Aaron Hernandez’s apparent suicide in prison – just days after the former NFL star was cleared of additional murder charges – remains shrouded in mystery.

Why now? Is there more to the story? What happens to his estate?

The Associated Press, Boston, April 20, 2017

We won’t recount the full saga of the Hernandez conviction and his life sentence, in 2013, for killing Odin Lloyd. Just recently he’d been tried on two other murder counts and acquitted (by the same courtroom performer that won Casey Anthony her freedom in a child abuse trial for the ages). Yet in the wake of that acquittal he was found hanging in his cell from a bedsheet, one more apparent inmate suicide.

Analysts of his fall from decent citizenship have wondered: what could lead a man with a $40 million-dollar contract, an athlete at the highest level in the NFL, to be involved in petty bar brawls, and petty personal grudges, turned murder? There’s no evidence anyone ever provoked him at a level that would turn any mature person to violence.

The subtleties of circumstance and evidence at his first trial are worth a look for anyone trying to unravel the intrigue which is violent death, but it does appear he went over the edge of judgment and sanity, with no extenuating circumstances. He put himself in prison for life for rest of his days. Was it the sentence “without parole” that caused him to decide death was an attractive option?

Was Hernandez just a pathetic punk who coasted, for a time, on superior native skill on a championship team? Only hours after his death his Patriots were visiting the White House to be feted for their latest triumph, something he was surely aware of. One wonders if that factored in the stew of emotions of a man who had squandered it all.
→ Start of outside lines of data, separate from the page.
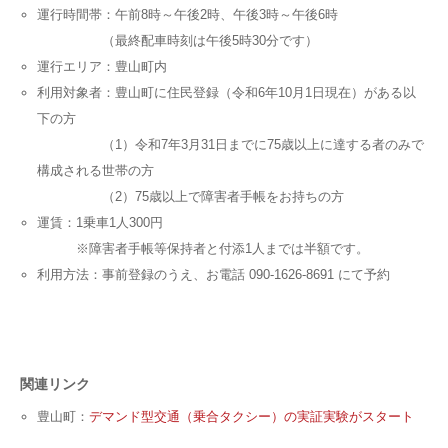
運行時間帯：午前8時～午後2時、午後3時～午後6時
（最終配車時刻は午後5時30分です）
運行エリア：豊山町内
利用対象者：豊山町に住民登録（令和6年10月1日現在）がある以
下の方
（1）令和7年3月31日までに75歳以上に達する者のみで
構成される世帯の方
（2）75歳以上で障害者手帳をお持ちの方
運賃：1乗車1人300円
※障害者手帳等保持者と付添1人までは半額です。
利用方法：事前登録のうえ、お電話 090-1626-8691 にて予約
関連リンク
豊山町：
デマンド型交通（乗合タクシー）の実証実験がスタート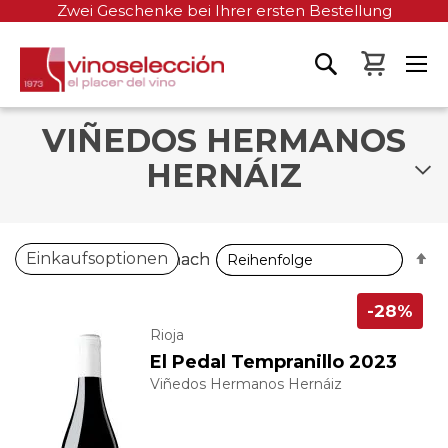
Zwei Geschenke bei Ihrer ersten Bestellung
Mein W
VIÑEDOS HERMANOS
HERNÁIZ
A
A
Einkaufsoptionen
Sortieren nach
Sortieren nach
so
so
-28%
Rioja
El Pedal Tempranillo 2023
Viñedos Hermanos Hernáiz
It’s common for friends and family to exclaim Suicide? No way! One of his former agents, Brian Murphy, must be a psychiatrist as a sideline, having declared “There’s absolutely no way he took his own life.” But has Murphy faced life with no prospect of parole inside the grey, hopeless tunnel of prison?

Aaron’s former coach, Bill Belichick, recently discussed Hernandez summing up the whole affair with just one word: “Tragedy.”